(Set of tasks)
(A) Translate this sentence from the earnings release into Spanish: "Q4 revenue growth was driven primarily by increased processor license fees."
(B) Retype every one of the rows that follow the earnings release, character for character.
>> begin Source passage
Revenue for the fourth quarter was $28.9 million, an increase of 6 percent over the prior quarter revenue of $27.3 million and an increase of 22 percent from the $23.7 million reported in the fourth fiscal quarter a year ago. Q4 revenue growth was driven primarily by increased processor license fees.
Contract and license revenue was $18.1 million, an increase of 22 percent from the $14.8 million reported in the prior quarter and an increase of 46 percent from the $12.4 million reported in the fourth quarter a year ago. This fourth quarter contract and license revenue increase was due to strong Processor Business Group licensing results partially offset by lower Analog Business Group license results. Revenue from royalties was $10.8 million, a decrease of $1.8 million or 14 percent from the prior quarter and $0.5 million or 4 percent from the $11.3 million reported in the fourth quarter a year ago. The reduction in royalty revenue was driven by a combination of lower volumes and the impact of reduced per-unit royalties attributable to certain customers reaching specified volume levels. The Company said that although royalties were seasonally lower and reflected some market softness, it expects royalty growth in the coming year in line with market projections in its major markets.
In connection with the completion of accounts for the fiscal year, the Company evaluated the intangible and goodwill assets recorded for the Chipidea acquisition and concluded that a significant reduction in value was required given the softening overall market for IP and delays experienced in realizing expected synergies. MIPS Technologies also concluded that several other impairments should be recorded with respect to other acquisitions and investments. Accordingly, fiscal Q4 operating expenses of $126.1 million included a $103.1 million impairment of goodwill and intangible assets, of which $101.4 million was associated with the Analog Business Group (Chipidea). Fiscal Q4 operating expenses excluding the impairment and restructuring charges increased $0.7 million.
In light of these charges, the Company's fiscal Q4 GAAP net loss was $108.5 million. Net loss per share on a basic and diluted basis in the fourth quarter of 2008 was $2.45. This compared with a net loss of $4.3 million or $0.10 per basic and diluted share in the prior quarter and a net income of $2.3 million or $0.05 per share in the fourth quarter a year ago.
Non-GAAP net income in the fourth quarter of fiscal 2008, which excludes the effect of equity based compensation expense, restructuring costs, certain costs related to the acquisition of Chipidea and the previously discussed impairments and investment write downs, was $1.3 million or $0.03 per diluted share, compared with a non-GAAP net income of $2.4 million or $0.05 per diluted share in the prior quarter and $4.0 million or $0.09 per diluted share in the fourth quarter a year ago. The tables below provide a reconciliation of non-GAAP measures used in this release to the corresponding GAAP results.
Revenue for the 2008 fiscal year increased to $104.8 million, an increase of 26 percent over the prior fiscal year revenue of $83.3 million, due primarily to the additional revenues associated with the Chipidea acquisition.
Additionally, MIPS Technologies announced today a broad restructuring of its business to better integrate its Analog Business Group and reduce its overall cost structure to enhance profitability and cash flow. During fiscal Q1 and Q2 2009, the Company expects to incur a restructuring charge of approximately $4.0 - $5.5 million. These costs include the effects of reductions in employees and facilities-related costs.
>> end Source passage
>> begin Data records
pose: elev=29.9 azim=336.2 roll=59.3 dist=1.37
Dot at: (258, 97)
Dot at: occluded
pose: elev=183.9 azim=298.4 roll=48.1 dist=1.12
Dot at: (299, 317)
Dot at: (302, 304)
>> end Data records
(Answers for the tasks)
(A) El crecimiento de los ingresos del cuarto trimestre se debió principalmente al aumento de las tarifas de licencia de procesadores.

(B)
pose: elev=29.9 azim=336.2 roll=59.3 dist=1.37
Dot at: (258, 97)
Dot at: occluded
pose: elev=183.9 azim=298.4 roll=48.1 dist=1.12
Dot at: (299, 317)
Dot at: (302, 304)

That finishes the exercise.